Blogs? Forget 'em; I go on vacation just so I don't have to stare at a computer.
#7 Posted by Clint Hendler, CJR on Fri 21 Aug 2009 at 10:45 AM
I can't resist checking my hideous Blackberry for email (news about me!). Otherwise, I sneak looks at the NYT, WP and WSJ, and always regret it. Advice: If you're going to unplug, try to go all the way, at least for a few days at a time.
#8 Posted by Dean Starkman, CJR on Fri 21 Aug 2009 at 01:50 PM
Local papers, if they're good. And particularly if they're alt-weeklies. Back issues of the New Yorker and NYRB. Books. The latest issue of -- yeah, I'll admit it -- US Weekly. All in print.
My media addictions don't stop while I'm on vacation -- much to the chagrin of my co-vacationers, unless they're fellow journalists -- but getting the fix in print, and actively avoiding getting online, makes for a good compromise.

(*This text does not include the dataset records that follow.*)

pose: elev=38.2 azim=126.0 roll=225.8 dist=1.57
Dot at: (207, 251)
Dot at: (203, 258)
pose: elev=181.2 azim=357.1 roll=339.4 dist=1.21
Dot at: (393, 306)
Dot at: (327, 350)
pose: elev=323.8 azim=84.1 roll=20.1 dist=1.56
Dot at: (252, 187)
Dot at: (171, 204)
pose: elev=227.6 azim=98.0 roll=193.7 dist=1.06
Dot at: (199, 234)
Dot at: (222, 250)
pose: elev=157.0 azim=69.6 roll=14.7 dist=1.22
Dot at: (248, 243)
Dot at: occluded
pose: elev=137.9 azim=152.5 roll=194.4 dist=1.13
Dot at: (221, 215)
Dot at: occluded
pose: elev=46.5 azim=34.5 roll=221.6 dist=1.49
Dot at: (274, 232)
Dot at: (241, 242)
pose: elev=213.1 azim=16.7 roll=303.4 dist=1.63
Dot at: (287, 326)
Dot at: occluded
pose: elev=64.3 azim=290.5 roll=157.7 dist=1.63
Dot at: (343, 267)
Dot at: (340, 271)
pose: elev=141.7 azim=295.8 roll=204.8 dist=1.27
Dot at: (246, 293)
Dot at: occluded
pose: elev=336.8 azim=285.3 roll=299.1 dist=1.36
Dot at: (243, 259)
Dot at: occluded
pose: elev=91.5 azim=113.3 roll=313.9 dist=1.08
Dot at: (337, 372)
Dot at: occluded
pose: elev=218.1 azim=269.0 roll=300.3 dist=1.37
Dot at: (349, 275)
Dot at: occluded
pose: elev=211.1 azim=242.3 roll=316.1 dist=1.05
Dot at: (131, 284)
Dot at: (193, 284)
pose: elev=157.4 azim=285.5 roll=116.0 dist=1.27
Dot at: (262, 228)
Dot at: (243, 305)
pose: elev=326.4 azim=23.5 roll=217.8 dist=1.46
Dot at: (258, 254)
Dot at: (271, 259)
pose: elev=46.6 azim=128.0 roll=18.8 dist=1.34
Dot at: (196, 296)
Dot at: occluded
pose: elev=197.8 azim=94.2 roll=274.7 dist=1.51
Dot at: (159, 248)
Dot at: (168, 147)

Like Nicorette for the media-addicted. .
#9 Posted by Megan Garber, CJR on Fri 21 Aug 2009 at 01:56 PM
Okay, I'll do it. I'll own it. I would keep twitter, but only if I'm able to follow the links. Otherwise, give me a serene New Yorker...or a pile of them.
#10 Posted by Josh Young, CJR on Fri 21 Aug 2009 at 05:35 PM
I have been following a story on the Blogosphere about how funds ended up among Liberal Alaskan Bloggers accounts came directly from the White House to smear former Governor Palin with fake ethical charges to bankrupt her and her family.
Or is enemies lists only supposed to be followed up during Republican Administrations?
CJR, influenced by The Nation magazine and the Huffington Post, is asleep at the wheel during a Liberal Administration.
http://www.riehlworldview.com/carnivorous_conservative/2009/08/jesse-griffin-just-asking-questions.html
http://rsmccain.blogspot.com/search/label/Jesse%20Griffin
Where is MSNBC and CNN on this story? Where is Evan Thomas? Where are the shoe leather news reporters who "Speak Truth to Power?"
Oh, right, only during Republican Administration do they investigate corruption. After all, if the Nation magazine and the Huffington Post do not report it, it is not a story.